[Extracted records]
==========

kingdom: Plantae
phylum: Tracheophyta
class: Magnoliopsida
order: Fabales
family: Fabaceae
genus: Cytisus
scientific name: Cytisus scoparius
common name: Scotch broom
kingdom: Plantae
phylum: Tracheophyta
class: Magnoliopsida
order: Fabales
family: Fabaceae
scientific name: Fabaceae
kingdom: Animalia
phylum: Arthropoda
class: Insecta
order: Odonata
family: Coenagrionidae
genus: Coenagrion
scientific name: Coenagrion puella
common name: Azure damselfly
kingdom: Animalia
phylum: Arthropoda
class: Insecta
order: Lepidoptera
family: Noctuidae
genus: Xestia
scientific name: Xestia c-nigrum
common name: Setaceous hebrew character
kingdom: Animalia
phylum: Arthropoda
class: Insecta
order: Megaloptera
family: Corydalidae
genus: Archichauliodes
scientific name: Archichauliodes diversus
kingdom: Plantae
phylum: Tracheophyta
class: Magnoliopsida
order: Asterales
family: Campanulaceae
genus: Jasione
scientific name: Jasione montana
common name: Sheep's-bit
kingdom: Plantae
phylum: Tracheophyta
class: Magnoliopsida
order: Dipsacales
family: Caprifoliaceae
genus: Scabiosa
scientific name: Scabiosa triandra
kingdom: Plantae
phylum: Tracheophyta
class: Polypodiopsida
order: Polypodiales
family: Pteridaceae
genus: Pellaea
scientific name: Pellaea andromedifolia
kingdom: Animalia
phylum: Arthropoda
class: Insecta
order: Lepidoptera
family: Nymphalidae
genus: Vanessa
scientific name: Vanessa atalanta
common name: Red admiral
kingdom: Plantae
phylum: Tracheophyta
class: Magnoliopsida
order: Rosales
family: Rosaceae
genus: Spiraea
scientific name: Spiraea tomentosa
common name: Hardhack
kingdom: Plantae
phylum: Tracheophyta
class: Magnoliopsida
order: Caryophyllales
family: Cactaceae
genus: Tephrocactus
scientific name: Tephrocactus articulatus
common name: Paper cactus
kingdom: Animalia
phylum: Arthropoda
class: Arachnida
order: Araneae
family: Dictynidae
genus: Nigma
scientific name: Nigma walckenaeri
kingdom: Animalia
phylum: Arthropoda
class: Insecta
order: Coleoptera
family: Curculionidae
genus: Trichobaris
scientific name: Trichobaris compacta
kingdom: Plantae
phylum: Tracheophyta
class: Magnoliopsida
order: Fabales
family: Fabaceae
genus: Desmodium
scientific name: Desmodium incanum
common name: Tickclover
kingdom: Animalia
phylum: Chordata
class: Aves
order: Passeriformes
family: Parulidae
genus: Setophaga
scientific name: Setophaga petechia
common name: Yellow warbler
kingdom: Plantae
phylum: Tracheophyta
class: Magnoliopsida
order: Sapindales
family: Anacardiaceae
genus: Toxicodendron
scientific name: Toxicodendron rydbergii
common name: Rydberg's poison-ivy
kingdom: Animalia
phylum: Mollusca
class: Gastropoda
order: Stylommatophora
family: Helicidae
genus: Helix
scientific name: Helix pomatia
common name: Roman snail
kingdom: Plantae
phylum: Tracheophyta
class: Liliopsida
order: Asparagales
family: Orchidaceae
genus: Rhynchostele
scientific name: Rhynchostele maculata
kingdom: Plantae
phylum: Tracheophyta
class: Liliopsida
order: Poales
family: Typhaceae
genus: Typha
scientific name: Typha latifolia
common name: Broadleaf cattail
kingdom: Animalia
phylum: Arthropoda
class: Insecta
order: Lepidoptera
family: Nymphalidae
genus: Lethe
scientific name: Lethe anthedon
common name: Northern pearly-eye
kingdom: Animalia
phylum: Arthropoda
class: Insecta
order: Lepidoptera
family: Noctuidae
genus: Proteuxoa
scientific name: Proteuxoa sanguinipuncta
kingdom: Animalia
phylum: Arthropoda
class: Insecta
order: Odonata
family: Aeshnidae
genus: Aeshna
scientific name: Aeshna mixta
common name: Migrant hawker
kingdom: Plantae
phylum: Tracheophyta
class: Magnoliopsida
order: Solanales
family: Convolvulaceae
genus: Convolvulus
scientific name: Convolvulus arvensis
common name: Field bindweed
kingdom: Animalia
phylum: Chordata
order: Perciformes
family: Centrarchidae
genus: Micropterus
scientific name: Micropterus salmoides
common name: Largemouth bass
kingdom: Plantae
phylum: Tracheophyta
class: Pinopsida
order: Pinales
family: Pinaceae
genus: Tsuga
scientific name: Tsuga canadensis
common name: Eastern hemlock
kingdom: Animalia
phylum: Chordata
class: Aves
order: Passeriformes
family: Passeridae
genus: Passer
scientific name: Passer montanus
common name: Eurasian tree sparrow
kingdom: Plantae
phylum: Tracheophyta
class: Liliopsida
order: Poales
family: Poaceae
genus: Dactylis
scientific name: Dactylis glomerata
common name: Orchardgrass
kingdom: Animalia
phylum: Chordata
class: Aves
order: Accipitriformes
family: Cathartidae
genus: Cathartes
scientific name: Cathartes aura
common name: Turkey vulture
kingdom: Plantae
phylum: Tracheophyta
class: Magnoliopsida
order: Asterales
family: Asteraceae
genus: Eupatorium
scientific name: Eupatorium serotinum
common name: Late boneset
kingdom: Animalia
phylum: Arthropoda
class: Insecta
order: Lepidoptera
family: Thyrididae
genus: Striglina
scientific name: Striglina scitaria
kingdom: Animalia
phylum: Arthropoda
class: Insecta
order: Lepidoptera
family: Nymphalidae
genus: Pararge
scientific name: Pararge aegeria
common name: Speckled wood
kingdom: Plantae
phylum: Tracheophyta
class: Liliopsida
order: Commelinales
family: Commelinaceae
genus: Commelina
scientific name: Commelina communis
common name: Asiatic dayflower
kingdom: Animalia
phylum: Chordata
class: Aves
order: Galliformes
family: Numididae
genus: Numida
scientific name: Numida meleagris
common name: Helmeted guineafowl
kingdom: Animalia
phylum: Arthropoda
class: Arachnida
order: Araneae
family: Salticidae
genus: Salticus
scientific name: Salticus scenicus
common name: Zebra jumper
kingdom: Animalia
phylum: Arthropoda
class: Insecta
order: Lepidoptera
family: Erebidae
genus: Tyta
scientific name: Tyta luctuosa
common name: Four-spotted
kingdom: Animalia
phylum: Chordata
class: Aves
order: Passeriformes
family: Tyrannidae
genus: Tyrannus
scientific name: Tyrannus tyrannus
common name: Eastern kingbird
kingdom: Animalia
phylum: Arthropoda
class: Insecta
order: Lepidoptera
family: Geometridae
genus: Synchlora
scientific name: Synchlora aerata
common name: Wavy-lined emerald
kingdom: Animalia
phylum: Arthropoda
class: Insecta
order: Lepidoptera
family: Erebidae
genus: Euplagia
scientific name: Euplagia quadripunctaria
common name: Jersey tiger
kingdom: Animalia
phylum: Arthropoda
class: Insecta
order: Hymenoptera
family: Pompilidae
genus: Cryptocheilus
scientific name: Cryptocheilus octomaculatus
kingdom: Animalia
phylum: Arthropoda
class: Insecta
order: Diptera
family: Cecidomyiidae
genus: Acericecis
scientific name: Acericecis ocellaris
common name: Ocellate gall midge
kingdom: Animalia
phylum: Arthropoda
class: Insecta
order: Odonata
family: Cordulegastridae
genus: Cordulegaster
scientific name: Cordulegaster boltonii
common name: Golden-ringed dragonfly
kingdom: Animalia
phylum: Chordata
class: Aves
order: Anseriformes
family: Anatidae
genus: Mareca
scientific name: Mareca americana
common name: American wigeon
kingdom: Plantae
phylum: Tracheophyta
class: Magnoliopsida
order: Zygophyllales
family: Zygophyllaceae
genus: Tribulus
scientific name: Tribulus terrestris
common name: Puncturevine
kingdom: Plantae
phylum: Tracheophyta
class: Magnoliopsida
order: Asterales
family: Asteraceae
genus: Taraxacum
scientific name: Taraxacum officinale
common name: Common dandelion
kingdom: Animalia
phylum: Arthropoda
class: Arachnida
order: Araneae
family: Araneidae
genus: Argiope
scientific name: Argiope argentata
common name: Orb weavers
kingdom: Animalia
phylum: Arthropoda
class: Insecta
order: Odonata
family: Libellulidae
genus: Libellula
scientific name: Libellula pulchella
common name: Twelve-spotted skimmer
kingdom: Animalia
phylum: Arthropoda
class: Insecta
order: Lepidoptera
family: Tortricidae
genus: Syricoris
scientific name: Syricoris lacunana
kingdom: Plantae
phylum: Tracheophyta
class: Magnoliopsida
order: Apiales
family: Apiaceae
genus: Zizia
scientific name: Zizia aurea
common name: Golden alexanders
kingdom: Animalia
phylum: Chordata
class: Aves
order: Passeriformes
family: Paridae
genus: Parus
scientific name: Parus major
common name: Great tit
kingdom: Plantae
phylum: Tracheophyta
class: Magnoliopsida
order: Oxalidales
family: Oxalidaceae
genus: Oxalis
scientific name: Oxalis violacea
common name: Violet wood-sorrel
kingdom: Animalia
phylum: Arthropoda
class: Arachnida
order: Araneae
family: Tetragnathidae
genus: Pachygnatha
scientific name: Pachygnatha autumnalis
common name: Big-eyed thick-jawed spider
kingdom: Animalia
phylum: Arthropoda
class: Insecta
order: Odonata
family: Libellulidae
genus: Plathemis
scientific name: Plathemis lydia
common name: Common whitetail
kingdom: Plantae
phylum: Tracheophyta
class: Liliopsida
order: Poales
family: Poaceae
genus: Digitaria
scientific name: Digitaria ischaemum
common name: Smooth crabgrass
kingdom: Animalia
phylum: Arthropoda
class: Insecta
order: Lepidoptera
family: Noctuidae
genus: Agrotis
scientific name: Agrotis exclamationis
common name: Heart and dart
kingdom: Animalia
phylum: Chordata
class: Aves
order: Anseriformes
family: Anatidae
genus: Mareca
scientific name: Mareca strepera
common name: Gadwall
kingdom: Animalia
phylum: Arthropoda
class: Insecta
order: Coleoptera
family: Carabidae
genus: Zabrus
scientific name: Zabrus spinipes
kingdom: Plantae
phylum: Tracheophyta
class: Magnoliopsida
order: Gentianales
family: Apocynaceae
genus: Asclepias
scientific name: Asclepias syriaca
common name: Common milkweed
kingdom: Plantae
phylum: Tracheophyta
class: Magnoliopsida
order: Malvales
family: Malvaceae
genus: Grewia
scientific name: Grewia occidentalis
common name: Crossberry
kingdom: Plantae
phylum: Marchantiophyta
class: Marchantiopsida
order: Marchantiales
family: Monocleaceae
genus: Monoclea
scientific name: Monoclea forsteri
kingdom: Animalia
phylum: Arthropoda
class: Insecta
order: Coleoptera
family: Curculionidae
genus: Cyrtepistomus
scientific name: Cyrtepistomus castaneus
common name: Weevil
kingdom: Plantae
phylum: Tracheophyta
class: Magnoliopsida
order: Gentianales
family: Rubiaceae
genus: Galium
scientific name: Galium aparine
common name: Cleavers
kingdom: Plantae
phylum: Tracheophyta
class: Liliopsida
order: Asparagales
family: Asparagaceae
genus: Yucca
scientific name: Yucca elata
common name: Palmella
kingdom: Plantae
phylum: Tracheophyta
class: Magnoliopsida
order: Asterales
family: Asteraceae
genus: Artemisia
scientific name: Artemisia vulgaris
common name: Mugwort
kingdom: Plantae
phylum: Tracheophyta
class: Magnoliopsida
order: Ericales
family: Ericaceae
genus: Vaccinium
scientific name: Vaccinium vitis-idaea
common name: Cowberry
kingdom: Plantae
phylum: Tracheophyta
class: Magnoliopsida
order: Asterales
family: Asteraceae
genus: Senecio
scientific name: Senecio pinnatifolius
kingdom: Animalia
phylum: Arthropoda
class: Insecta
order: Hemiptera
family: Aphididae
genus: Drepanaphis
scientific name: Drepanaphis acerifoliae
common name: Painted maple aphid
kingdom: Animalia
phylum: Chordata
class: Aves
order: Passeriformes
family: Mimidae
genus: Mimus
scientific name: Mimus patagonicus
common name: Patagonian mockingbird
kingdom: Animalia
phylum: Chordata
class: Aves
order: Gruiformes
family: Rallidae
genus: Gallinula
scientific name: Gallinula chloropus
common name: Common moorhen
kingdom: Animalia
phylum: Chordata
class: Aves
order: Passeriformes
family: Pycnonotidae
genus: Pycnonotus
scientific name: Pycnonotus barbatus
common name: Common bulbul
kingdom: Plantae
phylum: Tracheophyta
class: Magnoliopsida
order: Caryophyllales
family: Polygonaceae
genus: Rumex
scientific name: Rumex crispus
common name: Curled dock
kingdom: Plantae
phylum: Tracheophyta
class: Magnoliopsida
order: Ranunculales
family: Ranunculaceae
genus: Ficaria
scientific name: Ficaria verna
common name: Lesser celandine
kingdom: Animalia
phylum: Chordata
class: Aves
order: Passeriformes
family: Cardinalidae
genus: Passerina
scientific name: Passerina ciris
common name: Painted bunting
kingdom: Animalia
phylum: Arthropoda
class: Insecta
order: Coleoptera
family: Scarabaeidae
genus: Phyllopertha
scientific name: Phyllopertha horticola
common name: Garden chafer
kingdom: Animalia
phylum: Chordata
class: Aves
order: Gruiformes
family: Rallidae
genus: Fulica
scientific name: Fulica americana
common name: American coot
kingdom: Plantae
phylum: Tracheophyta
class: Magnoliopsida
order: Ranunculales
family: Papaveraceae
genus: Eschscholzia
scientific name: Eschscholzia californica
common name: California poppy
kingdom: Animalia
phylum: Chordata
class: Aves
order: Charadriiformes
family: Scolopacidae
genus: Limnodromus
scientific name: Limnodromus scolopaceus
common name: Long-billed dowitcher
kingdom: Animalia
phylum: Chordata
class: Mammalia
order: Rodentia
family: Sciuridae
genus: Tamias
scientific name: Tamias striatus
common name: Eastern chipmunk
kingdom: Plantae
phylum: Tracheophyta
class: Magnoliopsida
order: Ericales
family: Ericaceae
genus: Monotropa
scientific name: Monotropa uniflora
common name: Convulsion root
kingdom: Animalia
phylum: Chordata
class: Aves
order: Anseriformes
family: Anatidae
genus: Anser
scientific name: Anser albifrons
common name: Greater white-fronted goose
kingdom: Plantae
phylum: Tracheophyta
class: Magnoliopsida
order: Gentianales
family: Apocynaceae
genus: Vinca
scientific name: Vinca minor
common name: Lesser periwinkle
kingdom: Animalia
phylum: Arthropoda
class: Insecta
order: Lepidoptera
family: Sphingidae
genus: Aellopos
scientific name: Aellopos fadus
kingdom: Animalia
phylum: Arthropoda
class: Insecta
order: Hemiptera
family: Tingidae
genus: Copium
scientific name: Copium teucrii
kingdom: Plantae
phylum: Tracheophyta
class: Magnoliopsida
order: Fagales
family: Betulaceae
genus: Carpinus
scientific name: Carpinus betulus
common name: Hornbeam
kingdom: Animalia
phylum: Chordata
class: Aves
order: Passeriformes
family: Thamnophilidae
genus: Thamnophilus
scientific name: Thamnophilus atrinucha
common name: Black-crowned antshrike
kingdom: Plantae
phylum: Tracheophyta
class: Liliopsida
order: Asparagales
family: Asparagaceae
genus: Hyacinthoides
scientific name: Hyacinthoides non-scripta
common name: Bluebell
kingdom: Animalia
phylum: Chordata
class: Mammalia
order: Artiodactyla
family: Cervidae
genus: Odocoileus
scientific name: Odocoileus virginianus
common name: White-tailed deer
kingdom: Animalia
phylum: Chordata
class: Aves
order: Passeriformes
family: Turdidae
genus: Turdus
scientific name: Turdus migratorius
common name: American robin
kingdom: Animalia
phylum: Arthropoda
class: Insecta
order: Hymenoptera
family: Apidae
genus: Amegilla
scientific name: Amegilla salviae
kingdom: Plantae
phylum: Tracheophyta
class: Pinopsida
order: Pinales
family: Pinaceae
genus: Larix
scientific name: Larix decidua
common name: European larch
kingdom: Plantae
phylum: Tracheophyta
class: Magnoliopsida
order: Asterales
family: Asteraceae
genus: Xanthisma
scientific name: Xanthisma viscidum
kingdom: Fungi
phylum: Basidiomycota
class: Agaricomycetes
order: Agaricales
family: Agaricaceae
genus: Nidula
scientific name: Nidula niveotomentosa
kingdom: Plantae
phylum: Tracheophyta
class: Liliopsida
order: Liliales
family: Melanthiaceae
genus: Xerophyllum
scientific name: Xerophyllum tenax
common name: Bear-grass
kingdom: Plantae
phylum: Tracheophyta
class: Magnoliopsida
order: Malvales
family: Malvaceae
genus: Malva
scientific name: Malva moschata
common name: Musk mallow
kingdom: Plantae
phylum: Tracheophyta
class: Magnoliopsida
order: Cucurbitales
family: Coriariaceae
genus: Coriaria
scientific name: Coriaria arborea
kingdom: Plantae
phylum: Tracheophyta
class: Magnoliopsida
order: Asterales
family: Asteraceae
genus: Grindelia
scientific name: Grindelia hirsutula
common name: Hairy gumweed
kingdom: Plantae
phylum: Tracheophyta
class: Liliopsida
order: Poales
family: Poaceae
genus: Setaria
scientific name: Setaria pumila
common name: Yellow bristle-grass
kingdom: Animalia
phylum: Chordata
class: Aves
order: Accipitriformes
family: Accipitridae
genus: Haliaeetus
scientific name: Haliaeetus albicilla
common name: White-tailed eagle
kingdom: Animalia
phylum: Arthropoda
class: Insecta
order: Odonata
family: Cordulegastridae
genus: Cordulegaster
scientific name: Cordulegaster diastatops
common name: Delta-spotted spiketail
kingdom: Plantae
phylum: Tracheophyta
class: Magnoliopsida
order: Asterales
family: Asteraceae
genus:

==========

Write out everything from the start of the data above down to the line that contains "genus: Coenagrion" as a numbered list, including both ends and leaving out any blank lines.

1. kingdom: Plantae
2. phylum: Tracheophyta
3. class: Magnoliopsida
4. order: Fabales
5. family: Fabaceae
6. genus: Cytisus
7. scientific name: Cytisus scoparius
8. common name: Scotch broom
9. kingdom: Plantae
10. phylum: Tracheophyta
11. class: Magnoliopsida
12. order: Fabales
13. family: Fabaceae
14. scientific name: Fabaceae
15. kingdom: Animalia
16. phylum: Arthropoda
17. class: Insecta
18. order: Odonata
19. family: Coenagrionidae
20. genus: Coenagrion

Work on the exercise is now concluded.